A Reuters reporter called out the Pentagon on Monday for seizing his phone during a trip with Deputy Secretary of Defense Kathleen Hicks.

Foreign policy correspondent Idrees Ali posted in a Twitter thread about the incident:

“Yesterday on an official trip with Deputy U.S. Defense Secretary Hicks, my phone was confiscated by a DoD official, locked up and I was stopped from using electronics because of a new policy that bars non-US reporters from using devices on govt planes,” he tweeted.

Ali said that this is the first time that such a thing has happened in his career.

“This policy was the first time I had experienced this after covering dozens of Pentagon trips across three administrations. It means that we can’t do the very thing I’m supposed to on these trips, which is write stories,” he tweeted.

Ali also lamented the precedent the incident would set for the press traveling with government officials.

“It would mean that any non-US reporter traveling with the Pentagon, State Department or even POTUS (depending on the plane being used) would have no access to electronics to file on the plane, a totally incomprehensible policy,” he tweeted.

However, the Pentagon reversed course and apologized, according to Ali.

“Since the incident yesterday morning and to their credit, the Pentagon has apologized and said my phone will not be taken from again and the new U.S. Air Force policy is being reviewed,” he tweeted.

A Reuters spokesperson told Politico, “We have expressed our concern about this rule change regarding members of the press who are non-U.S. citizens being able to access electronic devices during travel with the U.S. Department of Defense and are seeking further information on the issue.”

Air Force spokesperson Brig. Gen.
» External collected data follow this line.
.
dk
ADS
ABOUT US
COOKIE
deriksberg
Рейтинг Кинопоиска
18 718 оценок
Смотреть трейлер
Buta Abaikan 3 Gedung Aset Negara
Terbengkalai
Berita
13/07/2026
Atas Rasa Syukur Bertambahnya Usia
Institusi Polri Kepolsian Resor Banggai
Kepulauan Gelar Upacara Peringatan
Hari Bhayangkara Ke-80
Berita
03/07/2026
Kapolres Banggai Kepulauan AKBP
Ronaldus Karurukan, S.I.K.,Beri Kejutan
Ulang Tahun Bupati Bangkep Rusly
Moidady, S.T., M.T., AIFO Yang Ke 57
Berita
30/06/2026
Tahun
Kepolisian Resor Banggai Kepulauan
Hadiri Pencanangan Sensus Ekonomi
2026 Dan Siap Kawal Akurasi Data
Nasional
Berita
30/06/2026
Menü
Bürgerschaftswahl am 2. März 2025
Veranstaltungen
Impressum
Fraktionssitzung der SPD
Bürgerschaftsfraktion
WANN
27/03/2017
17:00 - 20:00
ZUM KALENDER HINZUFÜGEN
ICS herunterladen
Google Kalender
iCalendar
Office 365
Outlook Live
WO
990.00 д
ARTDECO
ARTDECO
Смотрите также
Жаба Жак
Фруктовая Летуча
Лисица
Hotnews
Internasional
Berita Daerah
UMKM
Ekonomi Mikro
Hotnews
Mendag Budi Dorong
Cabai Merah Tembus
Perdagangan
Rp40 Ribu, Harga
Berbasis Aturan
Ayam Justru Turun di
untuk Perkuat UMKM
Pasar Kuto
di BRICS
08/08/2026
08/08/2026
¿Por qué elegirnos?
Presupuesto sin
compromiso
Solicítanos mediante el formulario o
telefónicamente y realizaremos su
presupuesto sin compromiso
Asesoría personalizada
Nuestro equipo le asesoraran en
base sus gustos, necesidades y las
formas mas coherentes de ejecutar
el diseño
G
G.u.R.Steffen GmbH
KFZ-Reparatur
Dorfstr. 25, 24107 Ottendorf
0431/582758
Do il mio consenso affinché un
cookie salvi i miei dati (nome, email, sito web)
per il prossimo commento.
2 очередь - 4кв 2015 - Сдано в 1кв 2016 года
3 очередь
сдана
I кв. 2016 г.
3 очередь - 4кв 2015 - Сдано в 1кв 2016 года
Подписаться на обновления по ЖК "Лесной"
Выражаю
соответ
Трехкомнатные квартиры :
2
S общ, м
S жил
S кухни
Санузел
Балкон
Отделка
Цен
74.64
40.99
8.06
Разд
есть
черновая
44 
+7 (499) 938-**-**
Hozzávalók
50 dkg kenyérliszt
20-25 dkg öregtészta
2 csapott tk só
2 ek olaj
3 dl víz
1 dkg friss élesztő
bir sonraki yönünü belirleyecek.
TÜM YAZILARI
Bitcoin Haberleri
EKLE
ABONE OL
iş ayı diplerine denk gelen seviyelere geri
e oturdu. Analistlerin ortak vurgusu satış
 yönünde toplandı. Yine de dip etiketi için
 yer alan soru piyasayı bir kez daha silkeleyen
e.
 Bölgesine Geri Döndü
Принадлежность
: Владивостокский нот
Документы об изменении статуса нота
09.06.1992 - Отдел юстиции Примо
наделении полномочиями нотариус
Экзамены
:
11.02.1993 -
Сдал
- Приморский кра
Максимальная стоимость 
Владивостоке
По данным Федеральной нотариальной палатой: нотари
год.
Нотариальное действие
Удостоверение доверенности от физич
Patrick Ryder told Politico that the incident was a “miscommunication.”

“Like everyone serving in uniform, U.S. Air Force aircrews are expected to protect classified information aboard their aircraft,” he said. “In accordance with a new policy, the aircrew in this case applied a more restrictive approach to communication security, which led to a miscommunication about the reporter’s use of personal electronic devices on the aircraft.”

“We respect the role of a free press and welcome them aboard our flights,” added Ryder. “We regret the inconvenience we caused this reporter, and we will be reviewing the policy going forward.”